If I allow enqueue to be called, I get a segfault with the following stack trace:
[0x7f203d7340] + 0x375340
[0x7f7ae3e6c0]
[0x7f5c3a0984] + 0x2ac984
[0x7f5c3a0d48] + 0x2acd48
[0x7f5c2ad458] + 0x1b9458
[0x7f5c316298] + 0x222298
[0x7f5c2b367c] + 0x1bf67c
[0x7f5c2b4234] + 0x1c0234
[0x7f5c2b8388] + 0x1c4388
[0x7f5c295bf8] + 0x1a1bf8
[0x7f5c2963bc] + 0x1a23bc
[0x7f5c30f75c] cuEGLStreamConsumerAcquireFrame + 0x78
[0x7f5d15e080] + 0x32c080
[0x7f5cf6bd7c] + 0x139d7c
[0x7f5cf6c828] + 0x13a828
[0x7f5cf68850] + 0x136850
[0x7f5cf6934c] + 0x13734c
[0x7f5cf73674] + 0x141674
[0x7f5cf73ab4] dwSensorCamera_getImage + 0x40
or the following:
[31-1-2020 13:29:3] Driveworks exception thrown: DW_CUDA_ERROR: Call failed cuGraphicsResourceGetMappedEglFrame : unspecified launch failure
[ERROR] [1580506143.699987260]: Error occurred getting an image from the sensor frame: DW_CUDA_ERROR
[31-1-2020 13:29:3] Driveworks exception thrown: DW_BAD_CAST: dwImage_copyFormatConvert: images must be of the same type
[ERROR] [1580506143.700175778]: Unable to convert the captured image: DW_BAD_CAST
[31-1-2020 13:29:3] Driveworks exception thrown: DW_CUDA_ERROR: Call failed cuEGLStreamConsumerReleaseFrame : unspecified launch failure
what(): (cudaEventRecord(event.get(), stream)==cudaErrorLaunchFailure)

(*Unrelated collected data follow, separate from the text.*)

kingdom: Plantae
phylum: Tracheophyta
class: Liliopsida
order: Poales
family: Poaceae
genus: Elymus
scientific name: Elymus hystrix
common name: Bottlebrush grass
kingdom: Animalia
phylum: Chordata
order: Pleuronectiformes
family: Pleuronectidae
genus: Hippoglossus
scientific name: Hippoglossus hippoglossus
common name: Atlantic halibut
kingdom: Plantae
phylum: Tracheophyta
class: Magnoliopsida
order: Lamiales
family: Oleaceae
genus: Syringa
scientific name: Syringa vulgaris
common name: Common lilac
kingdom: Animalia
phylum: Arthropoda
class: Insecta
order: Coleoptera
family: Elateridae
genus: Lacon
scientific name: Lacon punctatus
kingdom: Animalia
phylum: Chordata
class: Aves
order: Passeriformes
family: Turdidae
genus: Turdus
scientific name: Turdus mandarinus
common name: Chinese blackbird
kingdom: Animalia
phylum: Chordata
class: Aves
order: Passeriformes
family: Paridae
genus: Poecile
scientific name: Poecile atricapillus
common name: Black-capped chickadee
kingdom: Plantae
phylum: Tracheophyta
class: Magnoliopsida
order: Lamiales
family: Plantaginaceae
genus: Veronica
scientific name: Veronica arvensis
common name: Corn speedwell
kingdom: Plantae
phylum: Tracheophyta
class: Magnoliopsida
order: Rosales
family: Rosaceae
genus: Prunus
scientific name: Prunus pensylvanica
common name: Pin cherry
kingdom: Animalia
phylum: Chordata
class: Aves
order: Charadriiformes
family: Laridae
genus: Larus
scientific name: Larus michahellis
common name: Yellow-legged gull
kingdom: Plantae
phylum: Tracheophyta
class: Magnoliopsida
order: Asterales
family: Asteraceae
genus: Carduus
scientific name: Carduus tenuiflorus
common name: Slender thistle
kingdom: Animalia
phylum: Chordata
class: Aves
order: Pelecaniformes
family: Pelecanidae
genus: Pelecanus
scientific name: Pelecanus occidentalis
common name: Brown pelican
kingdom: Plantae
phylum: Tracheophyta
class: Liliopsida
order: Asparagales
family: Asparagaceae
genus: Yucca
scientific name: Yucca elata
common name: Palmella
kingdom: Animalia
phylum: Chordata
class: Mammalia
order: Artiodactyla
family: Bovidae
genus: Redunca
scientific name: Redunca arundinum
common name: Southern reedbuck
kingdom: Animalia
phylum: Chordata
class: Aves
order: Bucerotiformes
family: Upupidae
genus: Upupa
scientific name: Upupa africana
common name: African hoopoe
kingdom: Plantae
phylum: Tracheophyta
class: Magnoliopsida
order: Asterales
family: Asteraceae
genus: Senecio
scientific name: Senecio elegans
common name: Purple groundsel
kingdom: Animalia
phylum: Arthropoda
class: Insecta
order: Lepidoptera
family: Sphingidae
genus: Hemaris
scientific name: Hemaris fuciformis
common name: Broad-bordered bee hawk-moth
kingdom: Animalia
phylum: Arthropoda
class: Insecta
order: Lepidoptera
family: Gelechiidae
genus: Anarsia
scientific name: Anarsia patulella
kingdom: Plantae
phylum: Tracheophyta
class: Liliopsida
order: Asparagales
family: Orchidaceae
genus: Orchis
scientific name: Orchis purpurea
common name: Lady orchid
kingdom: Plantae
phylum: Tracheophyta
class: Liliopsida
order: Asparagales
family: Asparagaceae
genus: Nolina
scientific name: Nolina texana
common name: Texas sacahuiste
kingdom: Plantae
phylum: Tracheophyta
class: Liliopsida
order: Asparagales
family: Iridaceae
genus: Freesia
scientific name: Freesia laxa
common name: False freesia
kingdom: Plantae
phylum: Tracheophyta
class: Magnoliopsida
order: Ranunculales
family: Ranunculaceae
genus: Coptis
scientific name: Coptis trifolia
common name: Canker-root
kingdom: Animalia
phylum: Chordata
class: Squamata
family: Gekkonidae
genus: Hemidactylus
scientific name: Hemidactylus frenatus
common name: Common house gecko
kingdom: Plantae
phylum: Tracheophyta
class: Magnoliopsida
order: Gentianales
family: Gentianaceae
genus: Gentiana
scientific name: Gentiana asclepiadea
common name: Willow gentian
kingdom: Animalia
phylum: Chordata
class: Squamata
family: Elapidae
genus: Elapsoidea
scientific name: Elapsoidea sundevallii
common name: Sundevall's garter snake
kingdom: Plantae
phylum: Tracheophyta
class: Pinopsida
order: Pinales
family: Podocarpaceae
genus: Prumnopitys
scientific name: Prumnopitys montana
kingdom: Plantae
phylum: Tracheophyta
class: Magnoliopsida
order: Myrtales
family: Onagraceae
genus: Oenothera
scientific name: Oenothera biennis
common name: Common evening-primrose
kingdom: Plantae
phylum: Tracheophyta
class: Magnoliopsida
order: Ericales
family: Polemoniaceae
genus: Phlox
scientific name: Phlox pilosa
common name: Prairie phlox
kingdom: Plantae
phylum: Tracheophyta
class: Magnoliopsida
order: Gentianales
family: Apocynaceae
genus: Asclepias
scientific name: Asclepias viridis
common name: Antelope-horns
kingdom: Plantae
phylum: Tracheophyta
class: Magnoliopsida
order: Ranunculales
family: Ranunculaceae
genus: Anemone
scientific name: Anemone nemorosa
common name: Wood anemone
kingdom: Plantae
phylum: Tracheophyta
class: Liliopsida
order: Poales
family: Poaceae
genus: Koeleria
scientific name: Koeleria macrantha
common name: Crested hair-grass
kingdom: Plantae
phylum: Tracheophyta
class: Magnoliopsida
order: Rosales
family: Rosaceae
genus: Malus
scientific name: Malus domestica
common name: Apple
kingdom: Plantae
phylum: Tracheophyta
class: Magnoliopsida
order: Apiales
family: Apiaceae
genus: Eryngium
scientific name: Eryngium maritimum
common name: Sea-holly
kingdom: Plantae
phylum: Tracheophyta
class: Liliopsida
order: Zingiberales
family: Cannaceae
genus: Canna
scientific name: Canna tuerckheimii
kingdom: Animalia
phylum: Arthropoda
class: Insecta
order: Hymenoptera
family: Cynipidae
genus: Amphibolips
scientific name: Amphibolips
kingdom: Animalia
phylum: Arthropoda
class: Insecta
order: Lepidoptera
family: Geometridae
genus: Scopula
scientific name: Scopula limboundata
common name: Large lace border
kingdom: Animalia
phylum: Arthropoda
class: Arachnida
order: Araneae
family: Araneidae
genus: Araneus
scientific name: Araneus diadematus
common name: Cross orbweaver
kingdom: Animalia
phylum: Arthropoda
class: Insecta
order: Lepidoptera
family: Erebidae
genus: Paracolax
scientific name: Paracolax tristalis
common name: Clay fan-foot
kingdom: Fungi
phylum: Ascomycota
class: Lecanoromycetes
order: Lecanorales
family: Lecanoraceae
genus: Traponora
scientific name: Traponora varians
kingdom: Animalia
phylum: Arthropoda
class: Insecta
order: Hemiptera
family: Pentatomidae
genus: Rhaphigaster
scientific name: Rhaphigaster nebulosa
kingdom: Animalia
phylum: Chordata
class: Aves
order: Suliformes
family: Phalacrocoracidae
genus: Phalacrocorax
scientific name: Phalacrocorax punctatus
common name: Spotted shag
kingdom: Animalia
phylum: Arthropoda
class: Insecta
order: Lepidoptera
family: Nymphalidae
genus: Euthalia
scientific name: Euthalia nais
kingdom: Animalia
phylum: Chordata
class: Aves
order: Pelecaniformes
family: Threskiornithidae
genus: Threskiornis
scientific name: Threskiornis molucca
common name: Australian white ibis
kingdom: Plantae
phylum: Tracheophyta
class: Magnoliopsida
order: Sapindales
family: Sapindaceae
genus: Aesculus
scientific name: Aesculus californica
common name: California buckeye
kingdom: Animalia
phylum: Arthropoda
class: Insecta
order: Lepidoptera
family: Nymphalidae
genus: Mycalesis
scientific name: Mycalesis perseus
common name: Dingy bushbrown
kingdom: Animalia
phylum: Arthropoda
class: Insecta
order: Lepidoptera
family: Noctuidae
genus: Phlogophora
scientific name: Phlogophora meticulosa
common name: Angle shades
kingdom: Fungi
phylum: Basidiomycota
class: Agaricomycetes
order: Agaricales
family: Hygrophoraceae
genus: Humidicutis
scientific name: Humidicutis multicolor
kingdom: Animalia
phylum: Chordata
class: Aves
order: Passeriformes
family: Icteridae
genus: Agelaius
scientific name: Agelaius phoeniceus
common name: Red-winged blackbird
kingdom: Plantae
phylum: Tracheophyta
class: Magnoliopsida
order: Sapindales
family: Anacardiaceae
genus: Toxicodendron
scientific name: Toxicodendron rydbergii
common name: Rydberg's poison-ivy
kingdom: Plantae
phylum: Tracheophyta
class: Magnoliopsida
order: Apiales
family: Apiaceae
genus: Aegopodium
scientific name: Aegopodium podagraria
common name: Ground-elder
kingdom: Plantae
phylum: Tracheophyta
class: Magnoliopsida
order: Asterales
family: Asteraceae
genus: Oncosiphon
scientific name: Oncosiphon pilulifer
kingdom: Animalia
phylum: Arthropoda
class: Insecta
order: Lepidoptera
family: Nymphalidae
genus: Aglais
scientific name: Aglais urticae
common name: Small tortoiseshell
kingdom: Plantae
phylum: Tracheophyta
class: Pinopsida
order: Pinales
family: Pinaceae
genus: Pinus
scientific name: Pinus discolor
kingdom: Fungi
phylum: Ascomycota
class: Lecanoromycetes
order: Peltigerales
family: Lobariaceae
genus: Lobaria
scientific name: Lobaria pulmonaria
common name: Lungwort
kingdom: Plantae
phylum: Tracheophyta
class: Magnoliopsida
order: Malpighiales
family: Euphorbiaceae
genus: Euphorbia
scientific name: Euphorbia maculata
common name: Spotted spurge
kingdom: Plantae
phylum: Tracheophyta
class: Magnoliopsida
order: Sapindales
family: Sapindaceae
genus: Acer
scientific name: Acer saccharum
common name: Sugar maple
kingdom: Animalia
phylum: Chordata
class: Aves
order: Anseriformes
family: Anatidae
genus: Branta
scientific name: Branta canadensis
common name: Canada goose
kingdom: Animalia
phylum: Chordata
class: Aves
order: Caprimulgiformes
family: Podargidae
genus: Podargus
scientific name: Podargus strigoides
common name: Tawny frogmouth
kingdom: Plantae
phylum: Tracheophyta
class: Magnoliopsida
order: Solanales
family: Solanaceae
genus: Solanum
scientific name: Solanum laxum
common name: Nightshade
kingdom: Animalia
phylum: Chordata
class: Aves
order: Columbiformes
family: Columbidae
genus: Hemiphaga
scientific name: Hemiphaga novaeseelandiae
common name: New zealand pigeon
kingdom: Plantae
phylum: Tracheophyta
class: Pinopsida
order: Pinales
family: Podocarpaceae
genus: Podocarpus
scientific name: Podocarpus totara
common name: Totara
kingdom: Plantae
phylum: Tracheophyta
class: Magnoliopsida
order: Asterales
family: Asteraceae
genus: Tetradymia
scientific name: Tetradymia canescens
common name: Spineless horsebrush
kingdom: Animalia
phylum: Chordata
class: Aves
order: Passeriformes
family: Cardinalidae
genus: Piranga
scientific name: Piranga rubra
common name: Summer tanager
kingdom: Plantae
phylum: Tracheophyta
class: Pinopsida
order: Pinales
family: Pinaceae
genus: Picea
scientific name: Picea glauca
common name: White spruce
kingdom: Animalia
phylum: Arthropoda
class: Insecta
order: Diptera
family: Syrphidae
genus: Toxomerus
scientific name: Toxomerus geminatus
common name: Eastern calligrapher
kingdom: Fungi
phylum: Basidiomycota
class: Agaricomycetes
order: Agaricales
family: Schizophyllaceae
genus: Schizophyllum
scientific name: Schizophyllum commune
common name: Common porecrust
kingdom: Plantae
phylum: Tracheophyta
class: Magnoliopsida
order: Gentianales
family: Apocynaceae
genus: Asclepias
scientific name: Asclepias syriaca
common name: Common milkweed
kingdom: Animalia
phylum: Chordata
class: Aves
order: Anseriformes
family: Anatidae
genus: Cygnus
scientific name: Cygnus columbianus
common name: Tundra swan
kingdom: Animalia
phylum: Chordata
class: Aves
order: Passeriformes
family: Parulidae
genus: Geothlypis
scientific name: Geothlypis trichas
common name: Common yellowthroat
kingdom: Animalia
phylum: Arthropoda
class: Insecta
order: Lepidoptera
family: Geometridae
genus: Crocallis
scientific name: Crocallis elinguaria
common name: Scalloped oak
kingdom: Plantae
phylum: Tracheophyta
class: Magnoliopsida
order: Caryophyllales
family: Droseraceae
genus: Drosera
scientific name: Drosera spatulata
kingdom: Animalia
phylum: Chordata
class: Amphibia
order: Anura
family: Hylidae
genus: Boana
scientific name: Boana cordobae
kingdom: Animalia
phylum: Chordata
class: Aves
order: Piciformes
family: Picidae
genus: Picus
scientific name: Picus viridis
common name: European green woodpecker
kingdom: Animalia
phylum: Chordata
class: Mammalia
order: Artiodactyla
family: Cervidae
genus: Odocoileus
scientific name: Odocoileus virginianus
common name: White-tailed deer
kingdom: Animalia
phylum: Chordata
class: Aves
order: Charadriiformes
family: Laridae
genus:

or I get the following from the tensorrt thread:
Cuda error in file src/implicit_gemm.cu at line 1159: unspecified launch failure
Error at line 289: unspecified launch failure
customWinogradConvActLayer.cpp:237: virtual void nvinfer1::cudnn::WinogradConvActLayer::allocateResources(const nvinfer1::cudnn::CommonContext&): Assertion `convolutions.back().get()’ failed.
or this:
[0x7f38281ab4] + 0xa8ab4
[0x7f8d8246c0]
[0x7f3f45b984] + 0x2ac984
[0x7f3f45bd48] + 0x2acd48
[0x7f3f368458] + 0x1b9458
[0x7f3f478fe8] + 0x2c9fe8
[0x7f3f2967b0] + 0xe77b0
[0x7f3f296908] + 0xe7908
[0x7f3f29694c] + 0xe794c
[0x7f3f3c92a0] cuLaunchKernel + 0xb0
[0x7f8801bc0c] + 0xcc0c
I’ve tried the following variations with no observable difference:
GPU wrapping dwImageCUDA → tensorrt
GPU wrapping dwImageCUDA → user managed GPU → tensorrt
GPU wrapping dwImageCUDA → pinned CPU → tensorrt thread → GPU → tensorrt
CPU wrapping dwImageCPU → tensorrt thread → GPU → tensorrt
CPU wrapping dwImageNvMedia → tensorrt thread → GPU → tensosrt
Software versions:
driveworks: v.1.2.400-drive-linux-5.0.10.3
cudnn: 7_7.1.2.23-1+cuda9.2
nvinfer: 4.1.1-1+cuda9.2
Edit
The original code that I’m replacing did the following:
dwSensorCamera_readFrame
dwSensorCamera_getImage(&image, DW_CAMERA_OUTPUT_NATIVE_PROCESSED, …)
dwImage_copyConvert(buffer_handle, image, m_context);
//push onto queue for a conversion thread
// on conversion thread
dwImage_getNvMedia
NvMediaImageLock
// wrap surface and copy into pageable host memory
NvMediaImageUnlock
// push host memory image to tensorrt thread
// upload to GPU, preprocess, and infer.